At the moment I've got next values (all ofcourse starting 6203E8 because of same PID response):
C000 - while running for a while just normal way (95 RON)
???? - after couple of random misfires detected (I think it was 00?? but not sure, didn't take screenshot/log, equation below gave value "0" so byte 1 low...)
F71F - after that while reset ECU PCM learned (KAM reset) and running normal for couple of seconds (seems like this is 0 point of learning OAR?)
EF24 - after that while normal low speed (30-80 kph) use for couple of weeks and first time giving more load while 6th gear in (98 RON)
DA82 - after that while while running around 80-100% load with 6th gear in and almost full throttle for a while at motorway

Edit:
C646 - after that, about 100 km more driving and couple of 0,3 to 0,6 bar boost over 5 second perioids...

I'm puzzled.
I'm still not sure if that's correct and if F1F1 (247+247) is the "0" (or 100% if 0-200%). Or what is zero point and why A may rise while B decrease or vice versa...
 
Maybe (1-((A+B)/247))*100 does give some rational values... It's based to -100 to +100% (like -1 and +1) and presumption that best value (-1 or -100%) is F1F1 and worst (+1 or +100%) is 0000. My best quess until now.
 
The equation wasn't what expected. Some new information. I was wrong.
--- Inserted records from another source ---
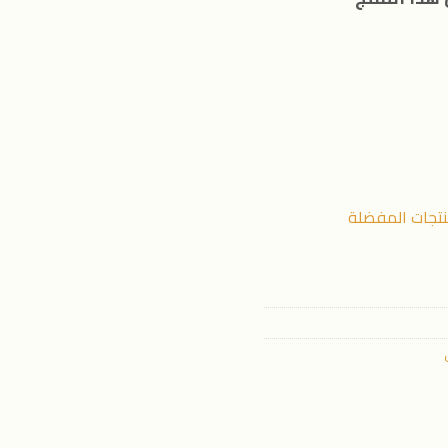
نتجات المفضلة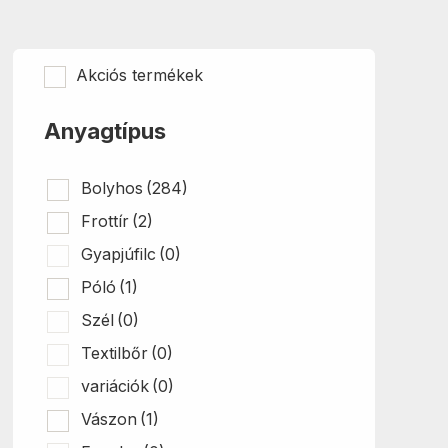
Akciós termékek
Anyagtípus
Bolyhos
(284)
Frottír
(2)
Gyapjúfilc
(0)
Póló
(1)
Szél
(0)
Textilbőr
(0)
variációk
(0)
Vászon
(1)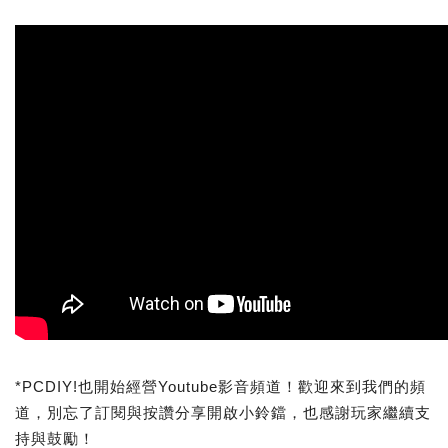
*PCDIY!也開始經營Youtube影音頻道！歡迎來到我們的頻
道，別忘了訂閱與按讚分享開啟小鈴鐺，也感謝玩家繼續支
持與鼓勵！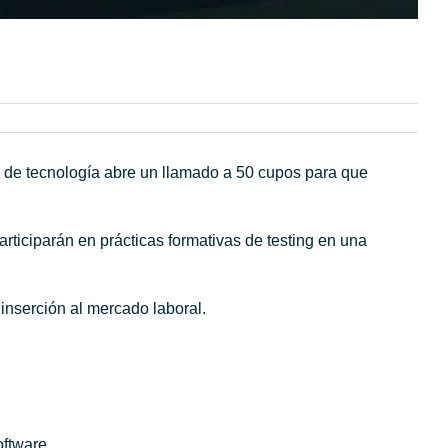
 de tecnología abre un llamado a 50 cupos para que
ticiparán en prácticas formativas de testing en una
inserción al mercado laboral.
oftware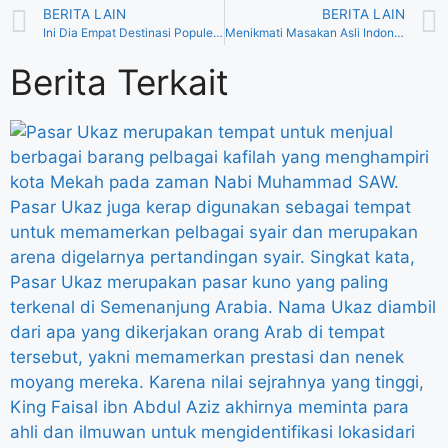
BERITA LAIN
BERITA LAIN
Ini Dia Empat Destinasi Populer Swiss yang Harus Kamu Kunjungi
Menikmati Masakan Asli Indonesia di Tanah Suci bersama Nooha Cathering Madinah
Berita Terkait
I just figured out, that by every Finnish gasoline grade it will drop until value is C000 or misfires or knock. Just like before got misfires (by injecting too much petrol to intake) and reset after DTC (random misfire stuff).
So after recovering I got value F71F and then it start to decrease. Now it's back to C000.

I think that it will use both of values.
So for hex -> dec conversion we do (A+(B/256)). Then we have 0000 - FFFF value converted to real decimal value and divided by 256. (If you do calculate value*256 you get the full decimal value, for example C000 = 49152.)

I'm not sure of range. What is the most high and low hex you've got?
 
I know it's been a while, but I was just working on this last night again!

Would someone be able to try this equations out for size?
OAR:
ID: 2203E8
Formula: ((signed(A)*256)+B) / 16384
Min: -1
Max: 1

I believe it should match OAR that you receive from an AP. If anyone can test it that would be great as I don't have access to right now.